■ Exercise prompt
Please copy the rows between the line holding "scientific name: Anartia amathea" and the line holding "genus: Plathemis", inclusive, and change every "common name" to "vernacular name", keeping everything else as it is.
--- Start ---
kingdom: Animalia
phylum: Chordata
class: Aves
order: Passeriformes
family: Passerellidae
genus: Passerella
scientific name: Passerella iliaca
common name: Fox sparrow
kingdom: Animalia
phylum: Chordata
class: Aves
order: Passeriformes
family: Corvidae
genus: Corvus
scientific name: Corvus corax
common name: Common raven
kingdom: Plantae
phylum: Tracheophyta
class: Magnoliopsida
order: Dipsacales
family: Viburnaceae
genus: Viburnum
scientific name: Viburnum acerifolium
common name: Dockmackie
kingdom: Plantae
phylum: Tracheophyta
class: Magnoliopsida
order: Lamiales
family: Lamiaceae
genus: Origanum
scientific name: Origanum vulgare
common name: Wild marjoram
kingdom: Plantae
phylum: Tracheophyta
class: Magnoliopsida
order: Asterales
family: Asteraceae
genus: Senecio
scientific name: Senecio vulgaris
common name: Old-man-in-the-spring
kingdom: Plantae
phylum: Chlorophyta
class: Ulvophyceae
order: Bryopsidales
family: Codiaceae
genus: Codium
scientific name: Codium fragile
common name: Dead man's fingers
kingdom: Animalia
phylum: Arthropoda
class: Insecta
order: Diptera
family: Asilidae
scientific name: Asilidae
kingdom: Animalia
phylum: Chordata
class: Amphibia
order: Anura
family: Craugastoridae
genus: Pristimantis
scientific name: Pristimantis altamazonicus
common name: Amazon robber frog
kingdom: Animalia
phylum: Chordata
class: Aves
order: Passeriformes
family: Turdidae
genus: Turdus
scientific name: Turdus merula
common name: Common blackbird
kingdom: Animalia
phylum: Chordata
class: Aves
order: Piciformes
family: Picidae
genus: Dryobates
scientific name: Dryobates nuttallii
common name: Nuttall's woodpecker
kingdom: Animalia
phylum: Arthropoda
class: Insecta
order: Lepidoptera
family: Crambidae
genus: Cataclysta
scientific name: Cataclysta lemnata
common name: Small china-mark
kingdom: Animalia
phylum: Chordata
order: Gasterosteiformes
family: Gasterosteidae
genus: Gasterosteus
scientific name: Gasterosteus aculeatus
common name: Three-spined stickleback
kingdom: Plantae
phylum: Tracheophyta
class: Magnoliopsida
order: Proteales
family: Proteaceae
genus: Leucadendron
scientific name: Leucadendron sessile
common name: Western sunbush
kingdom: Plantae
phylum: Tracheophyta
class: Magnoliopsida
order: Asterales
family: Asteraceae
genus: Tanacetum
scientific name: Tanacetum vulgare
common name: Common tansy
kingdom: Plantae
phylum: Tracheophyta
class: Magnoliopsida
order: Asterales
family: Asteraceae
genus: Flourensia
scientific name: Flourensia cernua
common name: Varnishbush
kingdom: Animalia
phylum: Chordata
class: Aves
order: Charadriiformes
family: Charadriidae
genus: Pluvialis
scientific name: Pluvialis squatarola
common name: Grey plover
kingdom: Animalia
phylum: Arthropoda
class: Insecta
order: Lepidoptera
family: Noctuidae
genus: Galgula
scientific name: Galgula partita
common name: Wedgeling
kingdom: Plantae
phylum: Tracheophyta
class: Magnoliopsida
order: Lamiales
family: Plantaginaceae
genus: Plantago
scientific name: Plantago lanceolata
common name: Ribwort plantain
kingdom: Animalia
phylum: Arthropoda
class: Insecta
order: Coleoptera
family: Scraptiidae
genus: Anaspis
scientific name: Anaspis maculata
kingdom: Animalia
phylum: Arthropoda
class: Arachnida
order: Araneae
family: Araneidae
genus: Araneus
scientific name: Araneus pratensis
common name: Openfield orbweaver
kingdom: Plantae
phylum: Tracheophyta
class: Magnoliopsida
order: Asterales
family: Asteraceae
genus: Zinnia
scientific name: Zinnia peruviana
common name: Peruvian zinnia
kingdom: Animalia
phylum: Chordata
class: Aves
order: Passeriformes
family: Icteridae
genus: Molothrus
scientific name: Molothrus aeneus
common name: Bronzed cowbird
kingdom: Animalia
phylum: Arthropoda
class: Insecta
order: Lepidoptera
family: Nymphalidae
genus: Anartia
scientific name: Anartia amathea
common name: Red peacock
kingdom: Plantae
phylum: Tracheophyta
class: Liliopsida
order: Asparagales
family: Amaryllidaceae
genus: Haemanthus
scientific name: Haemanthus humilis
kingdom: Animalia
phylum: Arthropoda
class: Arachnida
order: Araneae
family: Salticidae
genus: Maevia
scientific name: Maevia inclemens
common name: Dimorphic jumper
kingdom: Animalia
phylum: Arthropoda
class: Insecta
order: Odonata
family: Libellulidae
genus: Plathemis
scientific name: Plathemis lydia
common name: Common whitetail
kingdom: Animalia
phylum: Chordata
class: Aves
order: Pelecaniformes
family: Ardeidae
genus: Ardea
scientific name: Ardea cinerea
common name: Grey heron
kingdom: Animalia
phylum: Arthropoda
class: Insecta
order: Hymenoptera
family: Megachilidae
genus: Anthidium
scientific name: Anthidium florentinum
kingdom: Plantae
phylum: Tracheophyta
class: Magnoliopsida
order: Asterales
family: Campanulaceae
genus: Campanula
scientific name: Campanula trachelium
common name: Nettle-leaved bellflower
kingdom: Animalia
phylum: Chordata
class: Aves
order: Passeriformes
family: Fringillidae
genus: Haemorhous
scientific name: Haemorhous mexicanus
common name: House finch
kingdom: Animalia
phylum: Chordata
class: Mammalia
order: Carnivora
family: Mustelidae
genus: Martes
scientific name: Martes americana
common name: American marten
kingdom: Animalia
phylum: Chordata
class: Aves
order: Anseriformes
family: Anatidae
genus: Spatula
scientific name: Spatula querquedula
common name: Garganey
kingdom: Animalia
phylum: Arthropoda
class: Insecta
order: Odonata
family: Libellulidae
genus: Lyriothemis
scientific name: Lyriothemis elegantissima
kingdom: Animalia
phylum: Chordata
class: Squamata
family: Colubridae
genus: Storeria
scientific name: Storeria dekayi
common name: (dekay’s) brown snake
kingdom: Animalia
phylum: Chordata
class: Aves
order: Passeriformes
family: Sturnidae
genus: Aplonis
--- End ---
■ Output of the task
scientific name: Anartia amathea
vernacular name: Red peacock
kingdom: Plantae
phylum: Tracheophyta
class: Liliopsida
order: Asparagales
family: Amaryllidaceae
genus: Haemanthus
scientific name: Haemanthus humilis
kingdom: Animalia
phylum: Arthropoda
class: Arachnida
order: Araneae
family: Salticidae
genus: Maevia
scientific name: Maevia inclemens
vernacular name: Dimorphic jumper
kingdom: Animalia
phylum: Arthropoda
class: Insecta
order: Odonata
family: Libellulidae
genus: Plathemis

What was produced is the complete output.